### INSTRUCTION
Please revise the listing from the line that has "Which slice is the largest?" through the end, changing "slice" to "wedge" and leaving everything else as it is. Return only those lines and leave out the pictures.
START DATASET ENTRIES
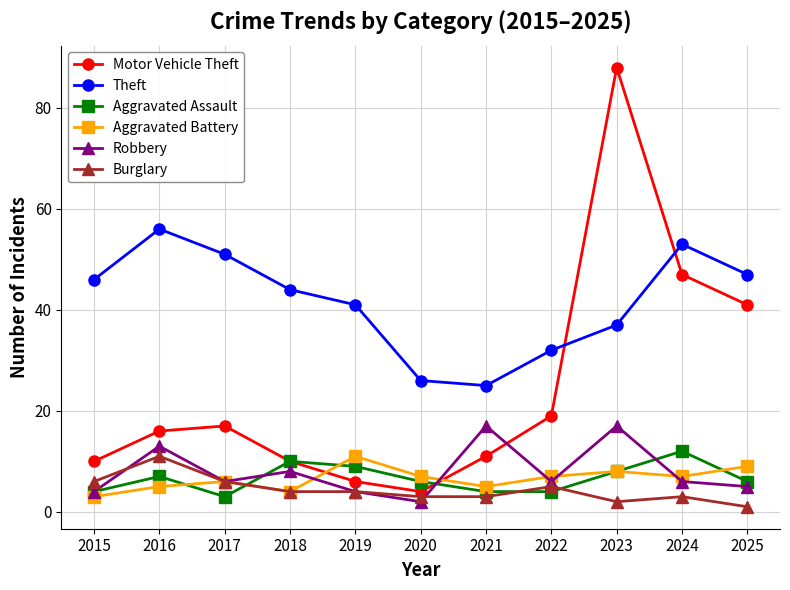

True or false: Burglary and Motor Vehicle Theft intersect in this chart.

False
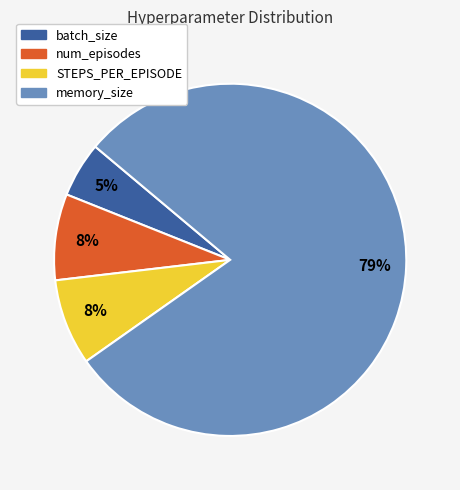

Is the sum of STEPS_PER_EPISODE and memory_size greater than half?

Yes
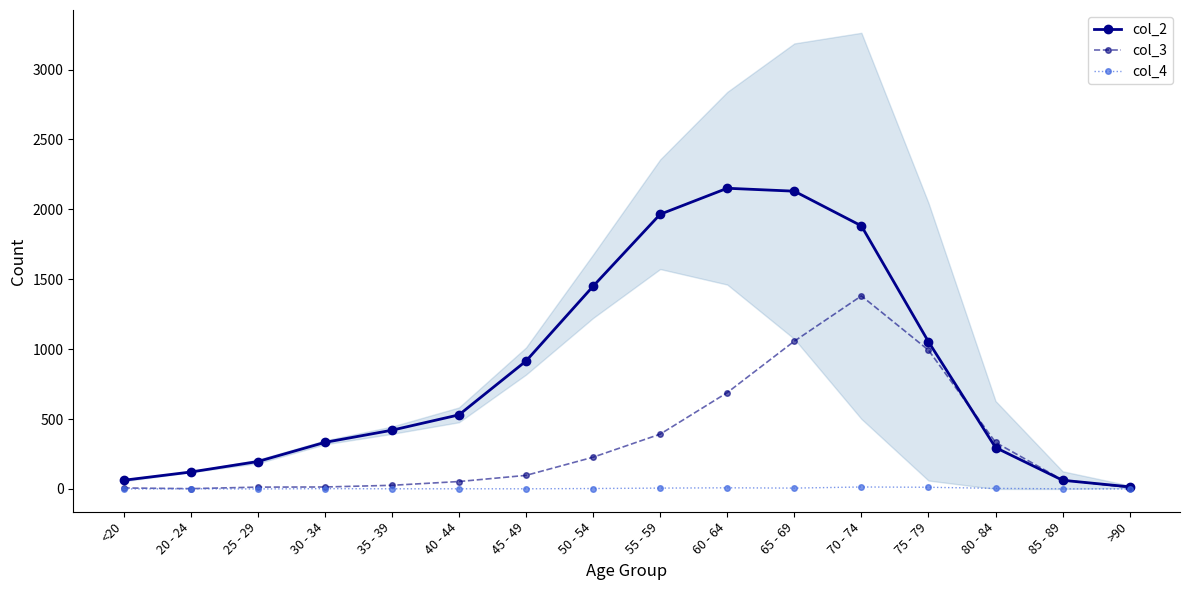

Reading left to right, list all the values displayed in this chart.

col_2: <20=62	20 - 24=121	25 - 29=196	30 - 34=333	35 - 39=420	40 - 44=530	45 - 49=915	50 - 54=1450	55 - 59=1965	60 - 64=2151	65 - 69=2130	70 - 74=1882	75 - 79=1053	80 - 84=296	85 - 89=62	>90=15
col_3: <20=7	20 - 24=2	25 - 29=13	30 - 34=14	35 - 39=26	40 - 44=53	45 - 49=97	50 - 54=227	55 - 59=392	60 - 64=689	65 - 69=1057	70 - 74=1381	75 - 79=993	80 - 84=333	85 - 89=64	>90=9
col_4: <20=0	20 - 24=1	25 - 29=0	30 - 34=2	35 - 39=1	40 - 44=1	45 - 49=1	50 - 54=3	55 - 59=6	60 - 64=8	65 - 69=6	70 - 74=14	75 - 79=12	80 - 84=4	85 - 89=1	>90=0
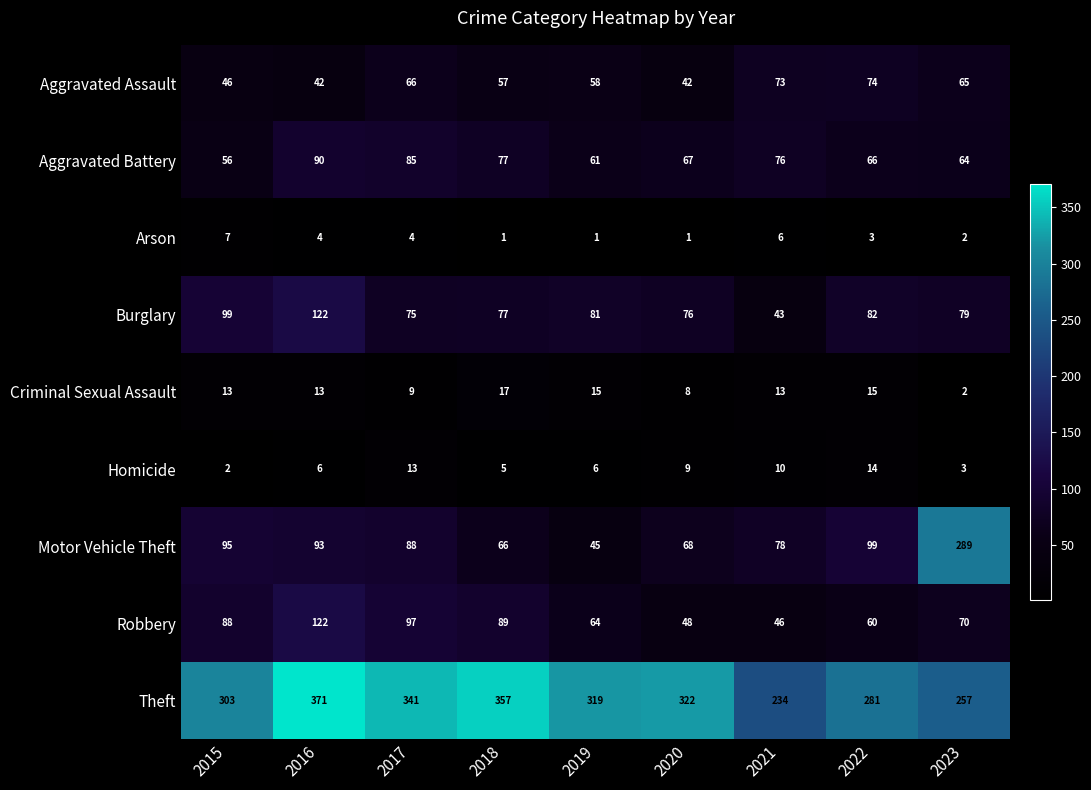

What is the difference between the second highest and second lowest values in the Motor Vehicle Theft series?

33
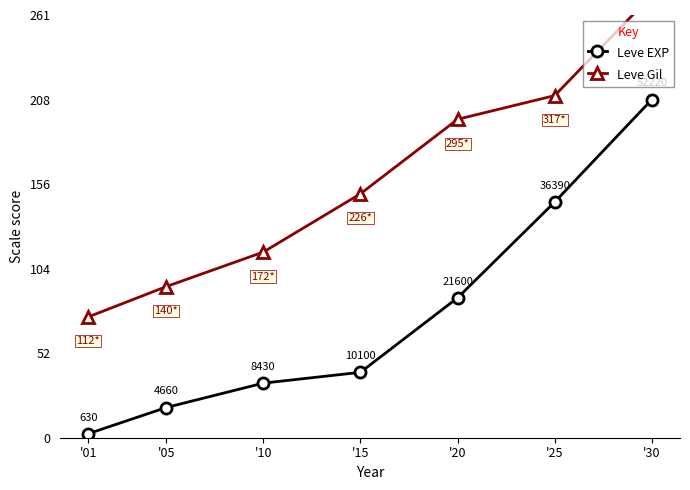

Reading left to right, what are all the values shown in this chart?

Leve EXP: 2.5	18.6	33.7	40.4	86.4	145.6	208.9
Leve Gil: 74.7	93.3	114.7	150.7	196.7	211.3	273.3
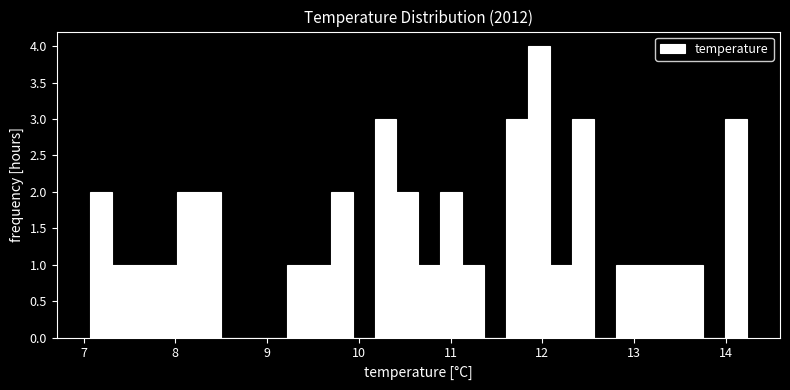

Around what value on the x-axis is the tallest bar? Give the approximate position of its centre, as read against the axis.

12.0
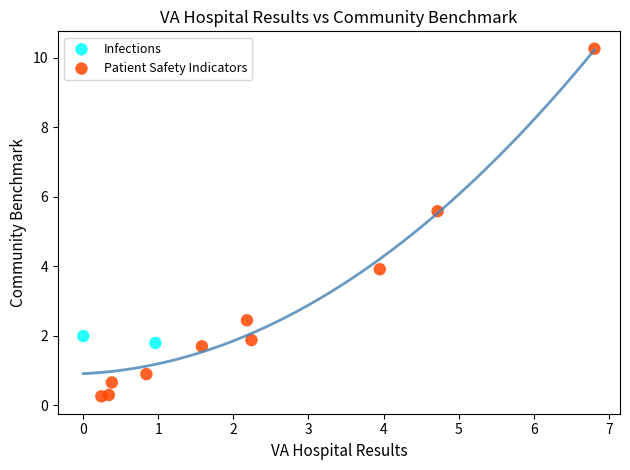

What are all the series names shown in the legend?

Infections, Patient Safety Indicators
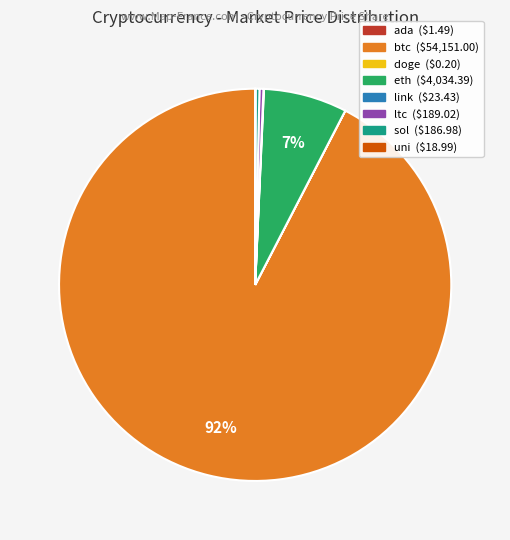

Which slice is the largest?

btc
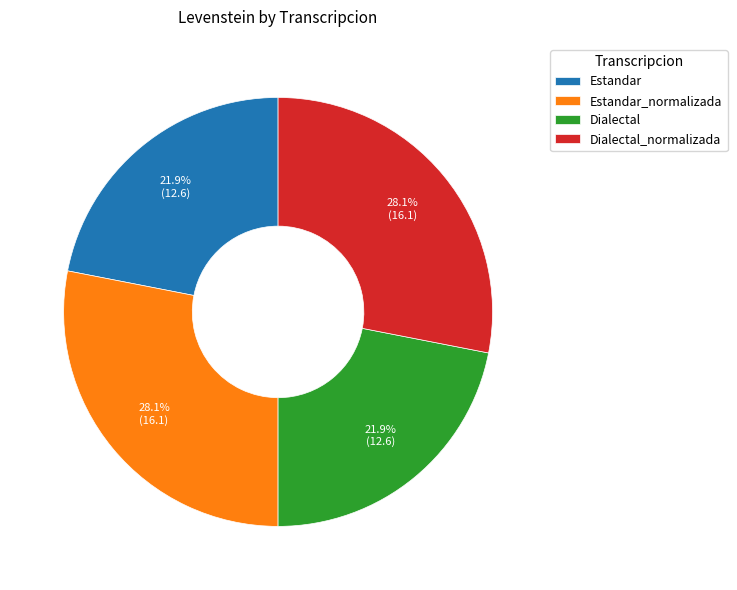

What is the ratio of the value at Dialectal_normalizada to the value at Estandar?

1.3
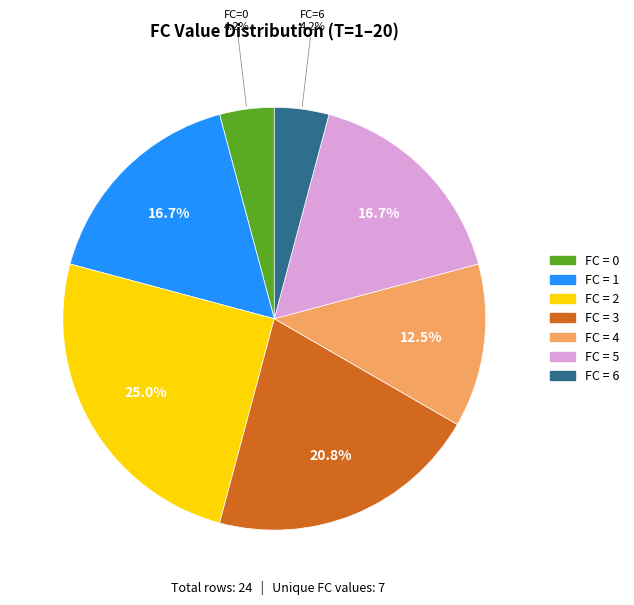

Is there any slice that represents more than half of the pie?

No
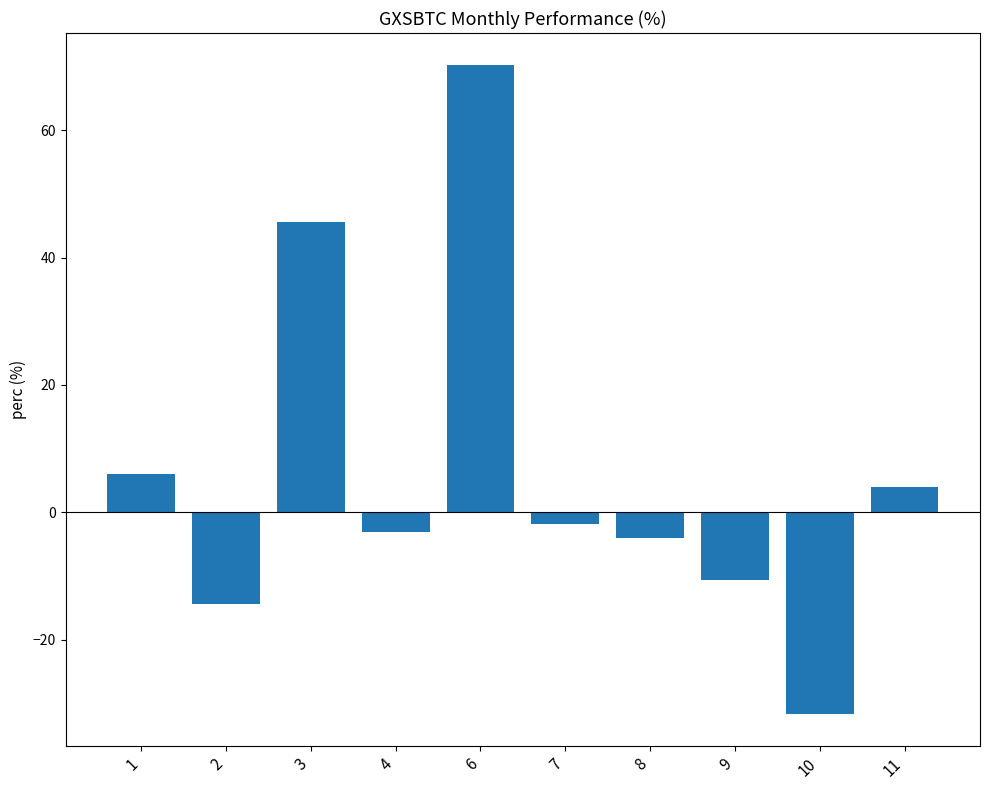

What is the sum of the values at 4 and 8?

-7.1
END DATASET ENTRIES
### EXERCISE ANSWER
Which wedge is the largest?

btc

What is the ratio of the value at Dialectal_normalizada to the value at Estandar?

1.3

Is there any wedge that represents more than half of the pie?

No

What is the sum of the values at 4 and 8?

-7.1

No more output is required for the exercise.